Verschiedene Wortmeldungen, u.a. von einem bisherigen und künftigen Aufsichtsratsmitglied (Name der Redaktion bekannt), der in Uli Hoeneß-Manier vor die Mitglieder tritt: „wisst ihr eigentlich, wer diesen ganzen Sch… hier bezahlt?“ mit dem Echo der Fans: „Weißt Du, wer eigentlich die ganze Stimmung im Stadion macht – und auch bei jedem, ja jedem Auswärtsspiel mitfährt und die Mannschaft anfeuert?“
Die Situation wirkte zerfahren und leicht überhitzt, zudem nun das elektronische Wahlverfahren wohl völlig seinen Geist aufgegeben haben muss. Nun muss man herkömmlich – aber bitte nicht mit Zettel und geheim – sondern per Handzeichen und mit Negativ-Bejahung („ist jemand dagegen, dass wir dem Antrag zustimmen?“) abgestimmt.

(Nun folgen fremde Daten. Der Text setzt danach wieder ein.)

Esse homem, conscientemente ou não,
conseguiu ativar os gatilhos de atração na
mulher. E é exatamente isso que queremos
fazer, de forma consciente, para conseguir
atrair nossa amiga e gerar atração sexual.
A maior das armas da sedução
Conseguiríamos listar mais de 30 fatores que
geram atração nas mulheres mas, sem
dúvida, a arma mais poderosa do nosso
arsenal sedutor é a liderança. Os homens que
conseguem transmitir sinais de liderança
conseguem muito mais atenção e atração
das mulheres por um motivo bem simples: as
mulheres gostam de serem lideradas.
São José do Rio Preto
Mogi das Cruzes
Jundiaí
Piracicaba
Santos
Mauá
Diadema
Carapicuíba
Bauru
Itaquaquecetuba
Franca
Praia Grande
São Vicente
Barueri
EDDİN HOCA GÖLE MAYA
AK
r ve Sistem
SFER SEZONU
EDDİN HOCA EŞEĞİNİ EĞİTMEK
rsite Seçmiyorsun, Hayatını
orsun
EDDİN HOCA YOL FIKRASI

Und als auch jedem im Zelt schimmert, dass hier und jetzt quasi über die Lizenz für den Profifußball abgestimmt wird und zwei Ultras nach vorne treten und erklären, dass sie hier nicht die MV (Mitgliederversammlung) crashen wollten, sondern auf die Gefahren von Investoren, etc. pp. hinweisen wollten, legt sich der Sturm wie im Flug und die „Negativ-Abstimmungen“ winken fast ohne jegliches Handzeichen alle acht Satzungsänderungen durch, die ein wackerer Thomas Oelmayer der Versammlung vorträgt.

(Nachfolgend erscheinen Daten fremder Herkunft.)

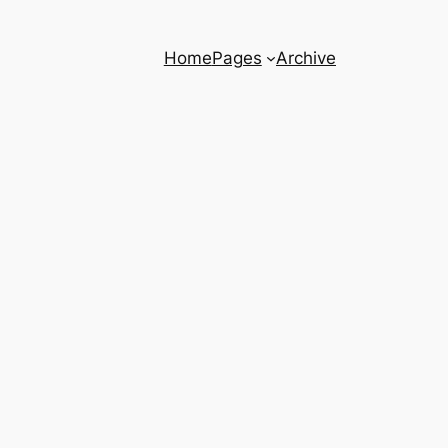
Home
Pages
Archive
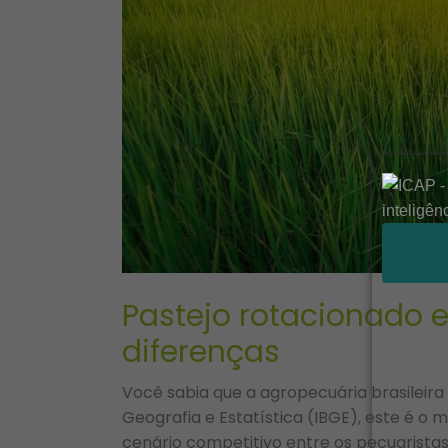
Pastejo rotacionado e
diferenças
Você sabia que a agropecuária brasileira 
Geografia e Estatística (IBGE), este é o 
cenário competitivo entre os pecuarista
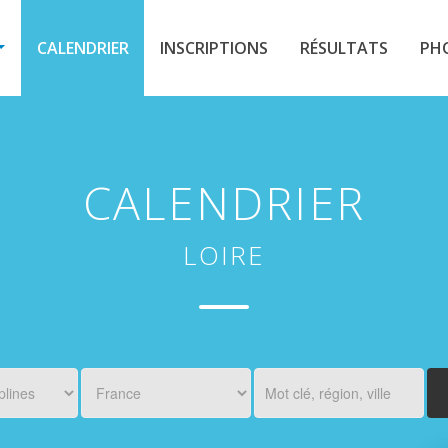
CALENDRIER
INSCRIPTIONS
RÉSULTATS
PH
CALENDRIER
LOIRE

Es war dann 23.08 Uhr, als das Ende dieser denkwürdigen Mitgliederversammlung von Heribert Fritz verkündet wurde. Er habe viel gelernt, sagt Fritz unumwunden, man müsse im Vorfeld mehr kommunizieren und aufeinander zugehen. Die finanziellen und bislang sportlichen wie strukturellen Voraussetzungen und eine super Fanbase stimmten doch mit dem Ziel, eine gute Dritt-Liga-Saison hinzulegen, überein. Und da konnten alle Seiten unter Kopfnicken zustimmen.
ulm-news meint:
Gelebte Demokratie – da darf auch mal ein scharfes Wort fallen – oder eine Meinung ganz, ganz anders sein als der Mainstream. Beleidigend oder ausfällig wurde es nie - Respekt dafür. Es gab im Deutschen Fußball schon andere Mitgliederversammlungen, wie die angesprochene von Bayern München mit einem hochrot-köpfigen Uli Hoeneß, einer abgebrochenen vom VfB Stuttgart 2019, als das Wahlverfahren (per Handy) nicht funktionierte und der damalige Präsident Dietrich drohte, abgewählt zu werden und davor die Reißleine zog – eine beispiellose Panne und ein ungehöriges Vorgehen, hieß es damals. Die Porsche-Arena kochte vor Wut, Ordnern mussten einschreiten – welch Eklat. Bei der Eintracht aus Frankfurt sollen sogar mal die Fäuste geflogen sein – Redner boxten sich von der Bühne („Du geesch jetz hier runner“). Und da gäbe es noch unzählige Beispiele, die eine eigene Geschichte wert wären.
Die besonnene Leitung der Sitzung gestern und das schnelle Handeln mit kühlem Kopf war am Ende wichtig, dass die Versammlung im Spatzen-Nest zwar zeitweise turbulent, aber zum Ende wieder schiedlich friedlich endete, wie sie begann. Die andere ulm-news Geschichte hat ja den Titel: „In Ulm ist noch viel möglich“ – und das bezieht sich auf die sportlichen Möglichkeiten und die Entwicklung des Vereins. Dafür sind viele Mitglieder - und deren gibt es schon 5.390 – viele Unterstützer und super Fans, aber eben auch kritische Geister vonnöten. „Wir geben nie auf“ schallte es in der 2. Liga-Saison immer von den Rängen – wichtig und richtig so.